Keynote Presentation
Positive Exposure: The Spirit of Difference
12:15–1:15 p.m.
Act 48; Social Work; ACVREP and/or Infant/Toddler: 1 hour; ASHA: 0.1 CEU; Psych: 1 CE hours
Rick Guidotti’s photographs investigate the social and psychological experiences of people living with genetic, physical, and mental health conditions of all ages and ethnocultural heritages. This session will help you discover how to best meet the needs of children and families with, or at risk for, genetic disorders. Ways to see each individual living with a genetic difference first and foremost as a human being with his/her own special needs, rather than as a specific diagnosis/disease entity, will be explored.
Outcomes- Describe the social and psychological experiences of people of all ages and ethnocultural heritages living with genetic, physical, and mental health conditions
- Discuss ways to best meet the needs of children and families with, or at risk for, genetic disorder
Rick Guidotti, an award-winning former fashion photographer, has spent the past fourteen years working internationally
with advocacy organizations/NGOs, medical schools, universities, and other educational institutions to effect a sea-change in societal attitudes towards individuals living with genetic
difference. His work has been published in newspapers, magazines, and journals as diverse as Elle, GQ, People, American Journal of Medical Genetics, The Lancet, Spirituality and
Health, The Washington Post, Atlantic Monthly, and Life Magazine.
Guidotti is the founder and director of Positive Exposure, an innovative arts, education, and advocacy organization working with individuals living with genetic difference. Positive Exposure utilizes the visual arts to significantly impact the fields of genetics, mental health, and human rights. Positive Exposure photographic exhibition premiered at the June 2001 People’s Genome Celebration, the Smithsonian’s National Museum of Natural History in DC, and continues to exhibit in galleries, museums, and public arenas internationally
Educational Implications of Cortical Visual Impairment (CVI): Overview, Assessment, and Intervention (OT, CSN, F, VI, DB, TBI)
Continued from Tuesday morning
Tuesday, 1:30–4:45 p.m.
Tuesday morning is a prerequisite.
Wednesday, 8:45 a.m.–noon
Participants must attend Session 1 before attending the other sessions. Credit will be given individually for Session 1 (3 hours), or for all three half-day sessions (9 hours). No individual credit will be given for Sessions 2 or 3.

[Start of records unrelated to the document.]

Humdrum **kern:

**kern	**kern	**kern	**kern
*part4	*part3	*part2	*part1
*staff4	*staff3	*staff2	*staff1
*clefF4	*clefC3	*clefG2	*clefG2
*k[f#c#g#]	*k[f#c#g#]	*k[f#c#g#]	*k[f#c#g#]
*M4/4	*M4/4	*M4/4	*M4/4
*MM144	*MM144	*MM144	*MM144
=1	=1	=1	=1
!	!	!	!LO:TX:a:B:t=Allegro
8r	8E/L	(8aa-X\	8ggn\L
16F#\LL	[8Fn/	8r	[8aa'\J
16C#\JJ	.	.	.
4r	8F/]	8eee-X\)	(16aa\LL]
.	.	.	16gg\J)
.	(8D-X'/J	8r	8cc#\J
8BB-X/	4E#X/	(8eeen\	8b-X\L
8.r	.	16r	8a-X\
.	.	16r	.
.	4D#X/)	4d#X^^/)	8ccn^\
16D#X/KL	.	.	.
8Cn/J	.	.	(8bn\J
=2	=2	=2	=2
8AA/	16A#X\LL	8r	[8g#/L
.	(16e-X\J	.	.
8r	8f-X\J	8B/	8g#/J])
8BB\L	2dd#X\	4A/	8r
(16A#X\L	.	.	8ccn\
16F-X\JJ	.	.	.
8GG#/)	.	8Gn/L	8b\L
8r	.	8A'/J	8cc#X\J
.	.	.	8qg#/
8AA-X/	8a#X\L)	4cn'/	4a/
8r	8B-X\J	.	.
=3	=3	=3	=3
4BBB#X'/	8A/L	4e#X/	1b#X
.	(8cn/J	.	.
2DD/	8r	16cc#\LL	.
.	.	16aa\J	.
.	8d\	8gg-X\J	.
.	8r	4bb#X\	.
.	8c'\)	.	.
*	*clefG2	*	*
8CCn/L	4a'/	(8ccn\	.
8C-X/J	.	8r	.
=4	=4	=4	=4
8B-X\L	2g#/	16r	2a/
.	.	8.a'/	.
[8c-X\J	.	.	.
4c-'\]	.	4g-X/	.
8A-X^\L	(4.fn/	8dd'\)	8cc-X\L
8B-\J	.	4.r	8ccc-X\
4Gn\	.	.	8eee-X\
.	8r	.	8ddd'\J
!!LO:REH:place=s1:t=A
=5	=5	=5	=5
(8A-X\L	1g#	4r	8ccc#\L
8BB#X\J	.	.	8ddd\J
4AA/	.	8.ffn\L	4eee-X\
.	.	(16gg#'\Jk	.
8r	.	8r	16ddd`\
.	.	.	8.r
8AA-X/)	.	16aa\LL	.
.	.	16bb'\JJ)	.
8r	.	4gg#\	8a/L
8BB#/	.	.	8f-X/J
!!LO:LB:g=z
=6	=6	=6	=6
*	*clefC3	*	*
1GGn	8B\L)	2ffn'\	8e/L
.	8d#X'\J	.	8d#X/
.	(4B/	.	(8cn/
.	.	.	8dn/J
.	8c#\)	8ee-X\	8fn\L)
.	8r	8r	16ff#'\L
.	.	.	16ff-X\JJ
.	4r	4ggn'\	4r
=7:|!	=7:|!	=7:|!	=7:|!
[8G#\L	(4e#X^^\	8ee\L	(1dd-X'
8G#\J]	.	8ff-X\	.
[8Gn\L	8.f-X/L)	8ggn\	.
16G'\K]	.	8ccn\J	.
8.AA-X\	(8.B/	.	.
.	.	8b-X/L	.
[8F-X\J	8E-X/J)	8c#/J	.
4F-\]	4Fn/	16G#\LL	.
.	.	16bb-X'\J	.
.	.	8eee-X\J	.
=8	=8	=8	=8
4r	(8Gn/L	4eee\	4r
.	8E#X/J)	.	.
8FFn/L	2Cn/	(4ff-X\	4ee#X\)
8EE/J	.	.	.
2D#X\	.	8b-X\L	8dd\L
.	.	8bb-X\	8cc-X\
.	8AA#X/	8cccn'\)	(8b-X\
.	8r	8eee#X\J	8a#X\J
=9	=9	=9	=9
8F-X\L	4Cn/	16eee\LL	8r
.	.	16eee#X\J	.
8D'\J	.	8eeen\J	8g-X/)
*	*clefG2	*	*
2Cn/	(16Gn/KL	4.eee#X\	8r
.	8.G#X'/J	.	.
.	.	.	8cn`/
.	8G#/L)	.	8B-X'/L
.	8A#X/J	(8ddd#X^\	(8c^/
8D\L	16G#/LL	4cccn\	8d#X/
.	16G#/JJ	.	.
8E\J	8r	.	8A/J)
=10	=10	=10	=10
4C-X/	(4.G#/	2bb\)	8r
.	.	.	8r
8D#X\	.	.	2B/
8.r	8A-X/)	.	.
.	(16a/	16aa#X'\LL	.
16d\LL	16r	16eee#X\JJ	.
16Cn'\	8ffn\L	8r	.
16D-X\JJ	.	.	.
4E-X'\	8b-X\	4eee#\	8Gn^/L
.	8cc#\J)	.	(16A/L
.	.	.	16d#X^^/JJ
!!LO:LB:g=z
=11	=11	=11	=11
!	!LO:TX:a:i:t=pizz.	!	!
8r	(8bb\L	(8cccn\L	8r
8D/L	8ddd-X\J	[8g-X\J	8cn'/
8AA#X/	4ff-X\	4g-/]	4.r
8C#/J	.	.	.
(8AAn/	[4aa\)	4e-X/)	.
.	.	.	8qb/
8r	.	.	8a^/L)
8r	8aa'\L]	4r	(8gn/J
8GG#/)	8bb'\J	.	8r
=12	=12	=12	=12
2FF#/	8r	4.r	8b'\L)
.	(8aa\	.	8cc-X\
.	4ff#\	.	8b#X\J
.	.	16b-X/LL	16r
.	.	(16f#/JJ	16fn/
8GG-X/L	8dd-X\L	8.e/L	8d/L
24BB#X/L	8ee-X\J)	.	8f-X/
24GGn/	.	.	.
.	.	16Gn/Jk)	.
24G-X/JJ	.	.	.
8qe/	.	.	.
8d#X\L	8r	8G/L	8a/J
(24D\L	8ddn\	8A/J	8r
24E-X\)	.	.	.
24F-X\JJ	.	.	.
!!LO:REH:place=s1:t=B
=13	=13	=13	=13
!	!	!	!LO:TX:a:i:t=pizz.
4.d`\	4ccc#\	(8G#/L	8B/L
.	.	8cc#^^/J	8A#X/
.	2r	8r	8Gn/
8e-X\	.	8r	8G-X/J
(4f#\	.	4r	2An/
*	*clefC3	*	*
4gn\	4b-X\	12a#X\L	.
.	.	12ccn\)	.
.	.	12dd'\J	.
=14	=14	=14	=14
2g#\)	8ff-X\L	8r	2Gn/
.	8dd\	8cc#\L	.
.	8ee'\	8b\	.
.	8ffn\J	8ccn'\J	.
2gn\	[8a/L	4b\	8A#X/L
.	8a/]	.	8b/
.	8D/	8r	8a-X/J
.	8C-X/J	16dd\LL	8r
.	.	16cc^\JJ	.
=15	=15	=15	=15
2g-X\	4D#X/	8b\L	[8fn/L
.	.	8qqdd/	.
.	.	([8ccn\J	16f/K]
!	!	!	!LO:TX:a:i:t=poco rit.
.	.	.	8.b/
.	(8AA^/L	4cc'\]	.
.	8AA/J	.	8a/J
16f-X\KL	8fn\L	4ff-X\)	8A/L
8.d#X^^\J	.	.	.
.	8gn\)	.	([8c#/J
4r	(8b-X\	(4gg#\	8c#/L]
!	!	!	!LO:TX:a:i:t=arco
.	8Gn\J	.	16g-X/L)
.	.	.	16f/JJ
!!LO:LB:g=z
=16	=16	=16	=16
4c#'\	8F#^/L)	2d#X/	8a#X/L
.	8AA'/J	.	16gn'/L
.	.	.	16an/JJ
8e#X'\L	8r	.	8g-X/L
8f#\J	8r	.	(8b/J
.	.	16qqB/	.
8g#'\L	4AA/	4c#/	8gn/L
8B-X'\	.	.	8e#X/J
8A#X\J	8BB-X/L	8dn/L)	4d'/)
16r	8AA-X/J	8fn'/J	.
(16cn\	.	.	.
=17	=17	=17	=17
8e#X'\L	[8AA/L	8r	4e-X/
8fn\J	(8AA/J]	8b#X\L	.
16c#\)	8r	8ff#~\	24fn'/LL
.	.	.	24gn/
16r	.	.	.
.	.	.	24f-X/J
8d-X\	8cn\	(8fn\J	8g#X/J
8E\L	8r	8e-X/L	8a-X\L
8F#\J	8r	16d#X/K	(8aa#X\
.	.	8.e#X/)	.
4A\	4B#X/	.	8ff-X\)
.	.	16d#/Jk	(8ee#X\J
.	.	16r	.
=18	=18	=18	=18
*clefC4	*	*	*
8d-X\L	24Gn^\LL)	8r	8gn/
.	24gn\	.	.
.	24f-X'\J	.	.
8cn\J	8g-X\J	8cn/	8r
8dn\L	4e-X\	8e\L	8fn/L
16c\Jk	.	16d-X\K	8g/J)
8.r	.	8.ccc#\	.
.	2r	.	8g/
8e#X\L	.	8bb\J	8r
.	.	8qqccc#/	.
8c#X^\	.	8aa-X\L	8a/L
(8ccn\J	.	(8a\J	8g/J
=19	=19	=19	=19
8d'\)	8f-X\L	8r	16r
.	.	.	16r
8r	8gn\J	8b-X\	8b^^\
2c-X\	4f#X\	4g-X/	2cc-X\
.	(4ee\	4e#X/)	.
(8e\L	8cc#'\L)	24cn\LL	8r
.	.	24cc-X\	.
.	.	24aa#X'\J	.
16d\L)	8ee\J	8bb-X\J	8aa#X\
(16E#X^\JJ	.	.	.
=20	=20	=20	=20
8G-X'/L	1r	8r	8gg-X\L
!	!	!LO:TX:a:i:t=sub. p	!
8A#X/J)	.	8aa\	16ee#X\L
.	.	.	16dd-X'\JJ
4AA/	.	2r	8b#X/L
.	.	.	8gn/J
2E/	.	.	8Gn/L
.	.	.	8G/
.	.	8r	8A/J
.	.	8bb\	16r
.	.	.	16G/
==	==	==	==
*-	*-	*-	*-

Session 2: Assessment for the Educational Implications of CVI
While the diagnosis of CVI is a medical diagnosis, we must integrate what we know about the neurological and physical development of vision with the way that the child communicates,
interacts, and learns. This session will focus on the assessment process for the educational implications of CVI. Families and other members of early intervention, educational, and
BrainSTEPs teams are encouraged to attend.
- Describe assessment considerations, including ongoing progress monitoring
- Discuss the importance of team collaboration for the assessment of visual characteristics associated with CVI
- Identify basic characteristics of the CVI phases
Christine Roman (see bio in Tuesday morning session)
Providing Quality APE for Students with Complex Support Needs in a Public School PE Class (APE, F, OT, PT)
1:30–4:45 p.m.
Act 48; Social Work; ACVREP: 3 hours; ASHA: .3 CEU; Psych: 3.25 CE hours
This presentation will provide an overview of quality physical education and offer insight on Adapted Physical Education (APE) as it pertains to the Individuals with Disabilities Act (IDEA). The presentation will identify the responsibilities of the adapted physical educator and present innovative ideas and instructional strategies to support students with disabilities in the physical education class. The session will also include examples of available resources.
Outcomes- Identify common misconceptions and best practices regarding physical education programs and instructional services for students with disabilities
- Locate and utilize professional resources to plan, implement, and evaluate appropriate physical education services for students with disabilities
Joann Judge, M.ED/CAPE, has taught as the adapted physical educator for the Lancaster School District, and is currently working on her doctoral degree at the University of Virginia.